**What is expected**
Where the listing below reaches the line containing "cystadenocarcinoma (ovarian) stained", start writing out lines exactly, and stop once the line containing "is a photomicrograph" has been written.

**Data extract**
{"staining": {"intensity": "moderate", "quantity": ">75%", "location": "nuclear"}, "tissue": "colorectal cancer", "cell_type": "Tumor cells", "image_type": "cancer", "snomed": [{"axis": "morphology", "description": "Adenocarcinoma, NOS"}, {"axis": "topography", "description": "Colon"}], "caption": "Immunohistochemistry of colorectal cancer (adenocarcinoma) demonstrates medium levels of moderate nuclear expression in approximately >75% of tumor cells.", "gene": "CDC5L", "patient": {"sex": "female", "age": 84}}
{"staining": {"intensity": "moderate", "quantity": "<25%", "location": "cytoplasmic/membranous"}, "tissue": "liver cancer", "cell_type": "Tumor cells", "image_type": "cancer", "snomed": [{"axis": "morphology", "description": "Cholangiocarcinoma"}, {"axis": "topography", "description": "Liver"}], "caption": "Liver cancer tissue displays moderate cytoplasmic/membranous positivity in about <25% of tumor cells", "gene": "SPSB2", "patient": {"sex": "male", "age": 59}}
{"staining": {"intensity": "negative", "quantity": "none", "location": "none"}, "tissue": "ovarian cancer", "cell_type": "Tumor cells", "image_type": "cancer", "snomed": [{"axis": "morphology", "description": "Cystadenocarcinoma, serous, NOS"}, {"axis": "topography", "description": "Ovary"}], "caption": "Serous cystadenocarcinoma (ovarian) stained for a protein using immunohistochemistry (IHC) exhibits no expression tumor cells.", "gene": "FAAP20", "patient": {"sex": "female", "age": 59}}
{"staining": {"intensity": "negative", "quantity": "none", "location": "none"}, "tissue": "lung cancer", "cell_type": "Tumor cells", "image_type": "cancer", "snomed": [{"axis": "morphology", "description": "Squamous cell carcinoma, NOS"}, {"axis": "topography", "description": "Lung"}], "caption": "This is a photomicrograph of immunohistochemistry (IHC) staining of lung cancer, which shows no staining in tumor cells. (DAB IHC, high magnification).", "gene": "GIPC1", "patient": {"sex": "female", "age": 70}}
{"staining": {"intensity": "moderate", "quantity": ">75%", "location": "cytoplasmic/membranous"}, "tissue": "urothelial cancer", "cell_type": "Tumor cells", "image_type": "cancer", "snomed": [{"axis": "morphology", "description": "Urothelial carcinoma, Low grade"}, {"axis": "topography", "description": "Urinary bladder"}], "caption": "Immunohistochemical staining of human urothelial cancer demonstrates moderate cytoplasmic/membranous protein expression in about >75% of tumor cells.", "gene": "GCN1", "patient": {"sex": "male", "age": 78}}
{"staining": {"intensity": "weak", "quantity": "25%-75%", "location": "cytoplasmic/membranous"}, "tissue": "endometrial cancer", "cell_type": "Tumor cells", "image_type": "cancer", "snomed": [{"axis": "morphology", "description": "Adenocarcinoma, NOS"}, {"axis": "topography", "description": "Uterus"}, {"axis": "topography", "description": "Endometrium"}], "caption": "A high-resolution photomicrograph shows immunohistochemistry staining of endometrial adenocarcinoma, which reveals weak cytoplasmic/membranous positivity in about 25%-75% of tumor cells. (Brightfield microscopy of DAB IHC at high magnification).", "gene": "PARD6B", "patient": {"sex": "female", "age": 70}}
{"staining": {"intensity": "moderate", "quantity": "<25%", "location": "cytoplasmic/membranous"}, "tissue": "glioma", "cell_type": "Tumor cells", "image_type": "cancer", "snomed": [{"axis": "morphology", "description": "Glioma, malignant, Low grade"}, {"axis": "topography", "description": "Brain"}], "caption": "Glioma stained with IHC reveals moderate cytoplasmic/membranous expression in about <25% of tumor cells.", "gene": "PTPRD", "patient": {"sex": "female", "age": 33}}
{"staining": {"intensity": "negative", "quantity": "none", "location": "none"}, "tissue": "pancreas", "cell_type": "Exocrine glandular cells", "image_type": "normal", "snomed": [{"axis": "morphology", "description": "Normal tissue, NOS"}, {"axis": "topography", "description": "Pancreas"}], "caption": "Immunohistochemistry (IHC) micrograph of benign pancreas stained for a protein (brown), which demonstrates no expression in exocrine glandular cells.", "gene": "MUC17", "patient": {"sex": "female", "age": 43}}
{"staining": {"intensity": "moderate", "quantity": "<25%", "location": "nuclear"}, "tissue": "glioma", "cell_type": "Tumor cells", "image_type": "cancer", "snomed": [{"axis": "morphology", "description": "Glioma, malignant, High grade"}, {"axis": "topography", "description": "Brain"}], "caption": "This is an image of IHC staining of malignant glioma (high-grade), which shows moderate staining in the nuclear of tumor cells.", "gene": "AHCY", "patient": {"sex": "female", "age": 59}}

**Answer**
{"staining": {"intensity": "negative", "quantity": "none", "location": "none"}, "tissue": "ovarian cancer", "cell_type": "Tumor cells", "image_type": "cancer", "snomed": [{"axis": "morphology", "description": "Cystadenocarcinoma, serous, NOS"}, {"axis": "topography", "description": "Ovary"}], "caption": "Serous cystadenocarcinoma (ovarian) stained for a protein using immunohistochemistry (IHC) exhibits no expression tumor cells.", "gene": "FAAP20", "patient": {"sex": "female", "age": 59}}
{"staining": {"intensity": "negative", "quantity": "none", "location": "none"}, "tissue": "lung cancer", "cell_type": "Tumor cells", "image_type": "cancer", "snomed": [{"axis": "morphology", "description": "Squamous cell carcinoma, NOS"}, {"axis": "topography", "description": "Lung"}], "caption": "This is a photomicrograph of immunohistochemistry (IHC) staining of lung cancer, which shows no staining in tumor cells. (DAB IHC, high magnification).", "gene": "GIPC1", "patient": {"sex": "female", "age": 70}}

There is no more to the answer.